Daily Archives: July 16, 2026


The shifting meaning of “enslave”   Recently updated !

If you’ve done much reading on the Internet about slavery and abolitionism, you must have noticed that a lot of writers and websites avoid the word “slave.” They prefer expressions like “enslaved person.” The idea seems to be to remind people that slavery is an externally imposed condition and, at least in principle, is always subject to change. That’s understandable, even if it seems clumsy. Are there other nouns of status that people are replacing with phrases for similar reasons? We still speak of “prisoners,” “servants,” and “refugees” without circumlocution. Maybe there’s less of a tendency to treat those conditions as permanent.

The phrasing has had an unfortunate side effect, though. The word “enslave,” according to Merriam-Webster, means “to force into or as if into slavery.” It’s now widely used to mean “to hold in slavery.” Dictionary.com gives the additional meaning of “to hold (someone) in slavery or bondage.” Bringing a person into slavery is a more active evil than holding someone in slavery, and the distinction is worth keeping. When a change in usage becomes widespread, there’s no stopping it, but sometimes the language is poorer for it. This is shaping up to be one of those cases. I expect that Merriam-Webster will soon add the new definition, and the watering down of the word will be official.

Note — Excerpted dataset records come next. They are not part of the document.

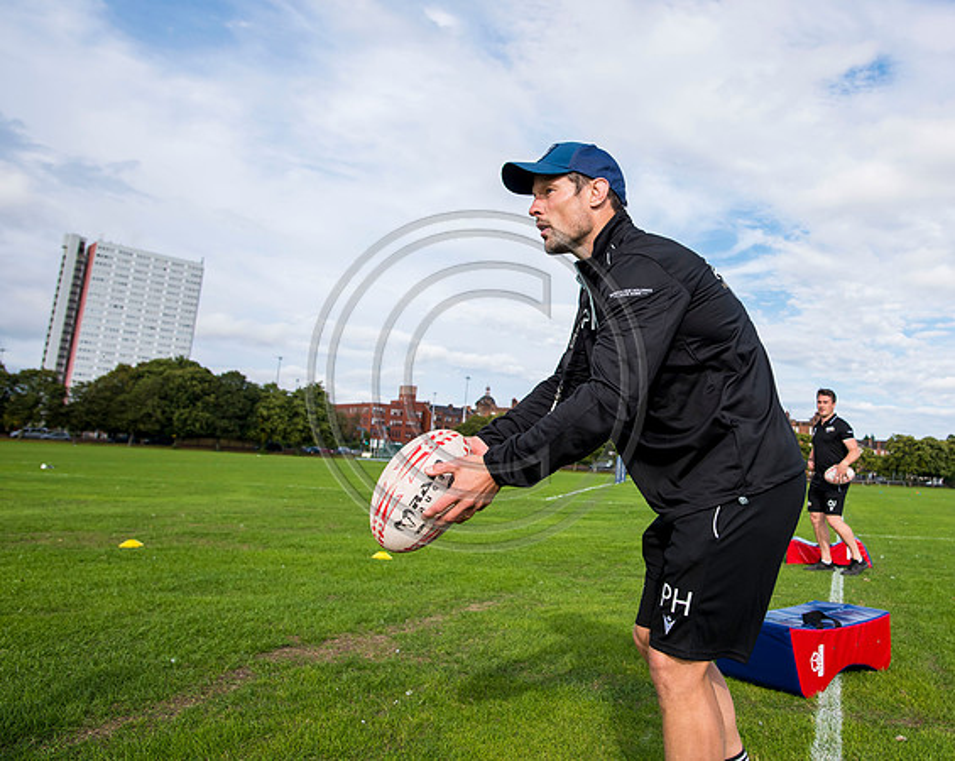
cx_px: 650
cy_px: 328
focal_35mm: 26
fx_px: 722
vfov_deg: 55.4
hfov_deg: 64.9
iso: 250
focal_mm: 20
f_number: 4
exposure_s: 1/1250
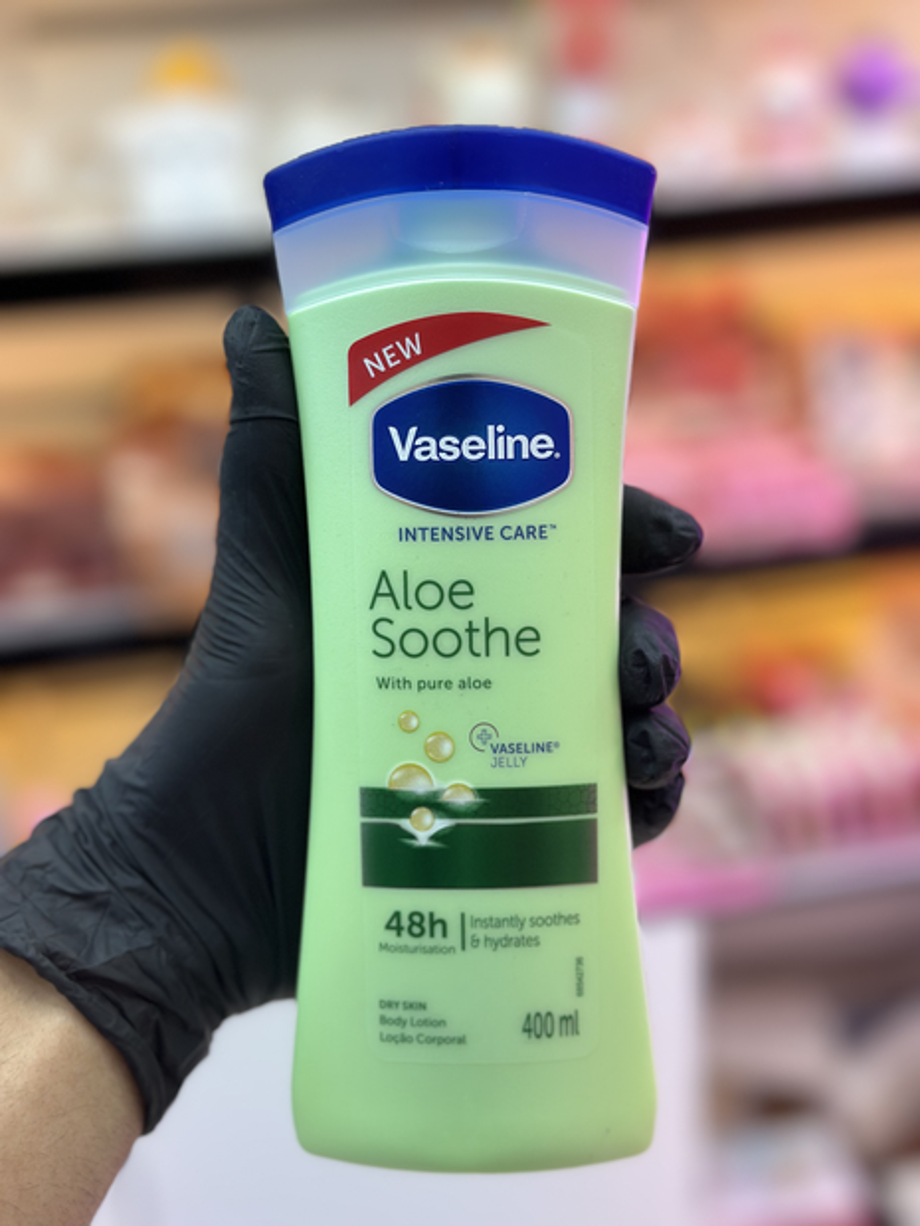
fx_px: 1701
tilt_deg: -21.4
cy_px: 613
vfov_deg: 39.7
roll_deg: +1.3
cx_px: 460
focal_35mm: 48
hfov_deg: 30.3
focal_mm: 6.86
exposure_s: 1/155
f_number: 1.78
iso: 64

Nitpick on top of the nitpick: You can argue that when slaves had children and their masters registered the children as property, that was “enslaving” in the proper sense. It hasn’t been automatic through US history that children of slaves were slaves. If we accept that people are born with the right to be free, then treating a newborn as a new slave is an act of enslavement.

Tangentially related: I don’t say that people “own” slaves. The basis of all property is that people own themselves. People can force others to do things, but they can’t have ownership rights to them, and any law that claims otherwise is based on a falsehood.